Effect of filtration volume of continuous venovenous hemofiltration in the treatment of patients with acute renal failure in intensive care units

Matthias Brause, A Neumann, T Schumacher, B Grabensee, Peter Heering
Critical Care Medicine 2003, 31 (3): 841-6

OBJECTIVE: We evaluated the variable Kt/V, which has become established in the therapy of end-stage renal disease in acute renal failure, to assess the influence of the filtration volume of continuous venovenous hemofiltration on Kt/V. We measured the variables of acid-base balance and uremia control.

DESIGN: Prospective interventional pilot study.

SETTING: Medical intensive care unit of a university hospital.

PATIENTS: Fifty-six patients with acute renal failure and continuous venovenous hemofiltration treatment.

INTERVENTIONS: The patients were consecutively treated with a filtration volume of either 1 L/hr (group 1) or 1.5 L/hr (group 2).

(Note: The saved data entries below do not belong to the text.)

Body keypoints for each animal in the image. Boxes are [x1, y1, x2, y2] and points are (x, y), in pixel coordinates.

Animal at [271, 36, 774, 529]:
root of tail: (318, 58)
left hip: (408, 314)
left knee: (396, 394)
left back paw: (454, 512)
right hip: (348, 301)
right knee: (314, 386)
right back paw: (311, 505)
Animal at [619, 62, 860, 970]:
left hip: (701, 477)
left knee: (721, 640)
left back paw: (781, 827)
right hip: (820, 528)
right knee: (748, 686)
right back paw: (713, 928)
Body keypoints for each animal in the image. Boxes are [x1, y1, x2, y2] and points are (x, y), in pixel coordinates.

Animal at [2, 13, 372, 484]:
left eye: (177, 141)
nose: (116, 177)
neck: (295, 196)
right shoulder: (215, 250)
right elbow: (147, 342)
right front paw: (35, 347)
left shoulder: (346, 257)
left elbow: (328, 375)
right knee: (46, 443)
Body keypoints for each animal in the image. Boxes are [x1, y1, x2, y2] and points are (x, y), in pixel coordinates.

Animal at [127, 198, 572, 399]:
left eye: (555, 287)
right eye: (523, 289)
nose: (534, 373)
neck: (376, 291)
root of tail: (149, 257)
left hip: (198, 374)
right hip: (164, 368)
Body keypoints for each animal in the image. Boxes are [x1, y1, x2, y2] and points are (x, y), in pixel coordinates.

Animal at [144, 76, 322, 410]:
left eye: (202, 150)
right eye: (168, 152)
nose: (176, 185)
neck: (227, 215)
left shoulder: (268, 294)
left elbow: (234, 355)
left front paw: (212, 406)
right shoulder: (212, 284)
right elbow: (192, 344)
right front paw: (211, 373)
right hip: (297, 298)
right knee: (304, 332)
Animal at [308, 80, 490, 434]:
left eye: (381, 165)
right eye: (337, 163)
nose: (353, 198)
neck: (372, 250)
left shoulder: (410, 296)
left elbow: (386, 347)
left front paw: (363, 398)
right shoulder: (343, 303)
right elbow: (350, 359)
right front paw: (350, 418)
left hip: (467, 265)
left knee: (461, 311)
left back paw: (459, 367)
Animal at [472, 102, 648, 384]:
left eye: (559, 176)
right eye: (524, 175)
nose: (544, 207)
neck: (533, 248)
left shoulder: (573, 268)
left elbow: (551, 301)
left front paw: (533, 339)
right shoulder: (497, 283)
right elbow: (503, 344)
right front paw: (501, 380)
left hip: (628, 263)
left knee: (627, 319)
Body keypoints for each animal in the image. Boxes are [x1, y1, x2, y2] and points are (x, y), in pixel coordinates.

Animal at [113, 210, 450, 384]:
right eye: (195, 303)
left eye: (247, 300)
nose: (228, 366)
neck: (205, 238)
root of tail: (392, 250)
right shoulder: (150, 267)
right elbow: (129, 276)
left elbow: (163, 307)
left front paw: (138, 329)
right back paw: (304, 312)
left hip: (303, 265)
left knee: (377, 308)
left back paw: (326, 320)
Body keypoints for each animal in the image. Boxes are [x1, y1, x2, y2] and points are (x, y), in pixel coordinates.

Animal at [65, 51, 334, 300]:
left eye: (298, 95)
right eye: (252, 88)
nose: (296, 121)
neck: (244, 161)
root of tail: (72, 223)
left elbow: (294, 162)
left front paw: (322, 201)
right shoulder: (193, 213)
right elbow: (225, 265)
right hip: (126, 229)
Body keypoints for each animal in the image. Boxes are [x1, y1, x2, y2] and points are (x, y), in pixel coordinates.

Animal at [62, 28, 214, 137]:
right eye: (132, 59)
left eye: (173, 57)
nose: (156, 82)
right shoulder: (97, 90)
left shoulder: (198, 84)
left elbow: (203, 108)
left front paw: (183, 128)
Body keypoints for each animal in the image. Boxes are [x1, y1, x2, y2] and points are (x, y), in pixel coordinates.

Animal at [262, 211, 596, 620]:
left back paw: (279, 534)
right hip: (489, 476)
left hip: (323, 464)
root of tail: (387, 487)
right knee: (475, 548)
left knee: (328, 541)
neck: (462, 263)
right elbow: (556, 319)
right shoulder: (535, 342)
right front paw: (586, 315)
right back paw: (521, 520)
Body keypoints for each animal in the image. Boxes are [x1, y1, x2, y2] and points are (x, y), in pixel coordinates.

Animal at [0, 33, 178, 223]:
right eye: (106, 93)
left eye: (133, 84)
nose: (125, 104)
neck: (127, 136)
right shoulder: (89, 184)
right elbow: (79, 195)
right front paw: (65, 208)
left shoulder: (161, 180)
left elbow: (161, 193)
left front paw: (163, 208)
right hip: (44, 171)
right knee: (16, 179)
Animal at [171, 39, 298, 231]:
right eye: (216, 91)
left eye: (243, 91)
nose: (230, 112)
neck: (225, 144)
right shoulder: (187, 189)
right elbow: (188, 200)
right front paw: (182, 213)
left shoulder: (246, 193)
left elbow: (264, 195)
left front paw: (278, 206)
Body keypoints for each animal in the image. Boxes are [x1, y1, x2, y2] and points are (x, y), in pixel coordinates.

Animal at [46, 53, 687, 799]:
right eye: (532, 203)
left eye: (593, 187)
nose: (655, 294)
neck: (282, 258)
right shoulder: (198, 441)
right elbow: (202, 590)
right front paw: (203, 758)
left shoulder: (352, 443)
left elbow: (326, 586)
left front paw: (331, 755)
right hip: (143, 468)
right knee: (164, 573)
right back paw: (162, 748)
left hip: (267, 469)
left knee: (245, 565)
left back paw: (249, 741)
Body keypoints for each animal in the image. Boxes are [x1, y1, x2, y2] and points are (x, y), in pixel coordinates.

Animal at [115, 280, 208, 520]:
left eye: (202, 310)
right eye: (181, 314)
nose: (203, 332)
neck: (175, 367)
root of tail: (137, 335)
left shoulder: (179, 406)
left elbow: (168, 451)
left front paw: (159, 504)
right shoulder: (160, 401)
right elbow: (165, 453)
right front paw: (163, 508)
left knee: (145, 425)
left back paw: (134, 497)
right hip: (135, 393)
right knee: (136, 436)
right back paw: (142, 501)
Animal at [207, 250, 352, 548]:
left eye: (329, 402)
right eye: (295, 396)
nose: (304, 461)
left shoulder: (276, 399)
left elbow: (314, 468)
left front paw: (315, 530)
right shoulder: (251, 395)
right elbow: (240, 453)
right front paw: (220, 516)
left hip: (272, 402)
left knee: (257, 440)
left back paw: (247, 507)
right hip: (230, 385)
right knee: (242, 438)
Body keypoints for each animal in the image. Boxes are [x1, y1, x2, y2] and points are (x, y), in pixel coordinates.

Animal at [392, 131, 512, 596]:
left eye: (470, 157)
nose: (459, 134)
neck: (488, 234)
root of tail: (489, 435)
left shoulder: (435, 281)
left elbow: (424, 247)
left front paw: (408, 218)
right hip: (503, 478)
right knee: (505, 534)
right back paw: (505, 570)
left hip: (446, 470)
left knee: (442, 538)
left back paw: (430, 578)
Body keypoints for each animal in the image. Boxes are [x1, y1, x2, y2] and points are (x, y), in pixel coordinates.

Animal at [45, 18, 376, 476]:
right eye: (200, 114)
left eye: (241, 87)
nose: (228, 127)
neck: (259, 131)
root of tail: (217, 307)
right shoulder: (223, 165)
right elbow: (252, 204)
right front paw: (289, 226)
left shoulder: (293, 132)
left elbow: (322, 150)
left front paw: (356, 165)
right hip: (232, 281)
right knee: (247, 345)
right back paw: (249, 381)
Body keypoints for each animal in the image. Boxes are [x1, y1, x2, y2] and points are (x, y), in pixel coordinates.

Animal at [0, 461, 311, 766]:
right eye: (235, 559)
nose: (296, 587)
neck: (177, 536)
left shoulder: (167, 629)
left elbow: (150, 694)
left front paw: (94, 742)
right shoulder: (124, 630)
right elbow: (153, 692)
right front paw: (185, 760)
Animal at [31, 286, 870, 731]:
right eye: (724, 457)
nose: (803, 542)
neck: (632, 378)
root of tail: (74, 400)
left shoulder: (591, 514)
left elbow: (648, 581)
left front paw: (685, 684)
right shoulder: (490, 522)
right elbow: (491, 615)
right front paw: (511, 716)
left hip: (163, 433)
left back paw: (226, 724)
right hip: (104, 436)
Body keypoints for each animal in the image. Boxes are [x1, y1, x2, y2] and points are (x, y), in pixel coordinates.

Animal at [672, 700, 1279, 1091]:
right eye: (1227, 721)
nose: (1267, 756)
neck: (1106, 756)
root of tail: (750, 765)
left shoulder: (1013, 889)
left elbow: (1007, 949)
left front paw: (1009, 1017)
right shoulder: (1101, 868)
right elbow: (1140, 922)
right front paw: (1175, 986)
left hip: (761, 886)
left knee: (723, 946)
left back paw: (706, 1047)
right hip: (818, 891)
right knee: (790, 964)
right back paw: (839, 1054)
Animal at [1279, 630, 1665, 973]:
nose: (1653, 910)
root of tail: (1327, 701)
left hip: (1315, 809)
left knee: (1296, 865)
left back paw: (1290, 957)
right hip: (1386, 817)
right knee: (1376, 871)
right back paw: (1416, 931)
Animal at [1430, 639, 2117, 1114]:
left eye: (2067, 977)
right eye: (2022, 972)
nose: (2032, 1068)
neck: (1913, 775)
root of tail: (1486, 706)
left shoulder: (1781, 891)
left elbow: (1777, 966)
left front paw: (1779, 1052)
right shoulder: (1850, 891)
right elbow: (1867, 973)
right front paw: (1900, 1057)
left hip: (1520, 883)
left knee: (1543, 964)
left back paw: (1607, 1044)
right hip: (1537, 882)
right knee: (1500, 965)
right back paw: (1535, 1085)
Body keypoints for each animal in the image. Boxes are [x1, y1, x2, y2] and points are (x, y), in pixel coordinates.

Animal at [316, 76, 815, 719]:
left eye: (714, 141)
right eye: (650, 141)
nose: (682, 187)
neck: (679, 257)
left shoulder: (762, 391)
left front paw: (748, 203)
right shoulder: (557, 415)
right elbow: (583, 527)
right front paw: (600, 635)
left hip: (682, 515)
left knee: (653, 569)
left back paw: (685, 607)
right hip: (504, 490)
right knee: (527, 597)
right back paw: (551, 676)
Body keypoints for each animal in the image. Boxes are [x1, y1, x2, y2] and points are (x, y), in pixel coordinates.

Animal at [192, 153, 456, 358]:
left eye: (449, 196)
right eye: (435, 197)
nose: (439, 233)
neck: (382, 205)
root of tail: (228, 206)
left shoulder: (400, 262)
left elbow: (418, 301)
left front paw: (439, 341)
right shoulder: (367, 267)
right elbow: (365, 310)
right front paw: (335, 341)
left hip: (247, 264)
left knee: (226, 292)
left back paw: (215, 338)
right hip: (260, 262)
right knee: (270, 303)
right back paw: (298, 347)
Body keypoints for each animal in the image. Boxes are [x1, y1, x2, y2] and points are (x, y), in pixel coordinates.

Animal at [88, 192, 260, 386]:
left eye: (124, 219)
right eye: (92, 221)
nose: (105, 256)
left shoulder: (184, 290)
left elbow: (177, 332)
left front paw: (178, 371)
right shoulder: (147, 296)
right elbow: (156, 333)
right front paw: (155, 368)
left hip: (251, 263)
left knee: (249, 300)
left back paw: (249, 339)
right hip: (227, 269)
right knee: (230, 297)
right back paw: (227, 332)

MEASUREMENTS AND MAIN RESULTS: Patients with a filtration volume of 1.5 L/hr achieved a Kt/V of 0.8 per day, which was significantly higher than in the patient group treated with 1 L/hr (0.53, p <.05). The filtration volume of 1.5 L/hr led to a markedly better control of blood urea nitrogen concentrations, 69.3 +/- 6.6 mg/dL vs. 52.1 +/- 5.2 (p <.05), and to a much quicker and longer lasting compensation of acidosis. Both groups had acidotic pH at the beginning of therapy (group 1, 7.29 +/- 0.02; group 2, 7.29 +/- 0.02, nonsignificant). In group 2, a significantly higher pH value than in group 1 was measured after 24 hrs of continuous venovenous hemofiltration (p < .001; 7.39 +/- 0.02 vs. 7.31 +/- 0.02). The pH values in group 1 did not normalize until after 4 days. The filtration volume of 1.5 L/hr led to a quicker increase in bicarbonate concentrations after 24 hrs of therapy (group 1, 2.8 +/- 3.2 mmol/L; group 2, 6.5 +/- 3.1 mmol/L, p <.001).

CONCLUSIONS: The standardized urea clearance Kt/V is a valuable tool in the treatment of acute renal failure. Higher Kt/V levels were associated with a better control of uremia and acid-base balance. However, there were no differences in the clinical course, patient survival, percentage of patients with or without renal failure who were transferred from the intensive care unit, or Acute Physiology and Chronic Health Evaluation III scores.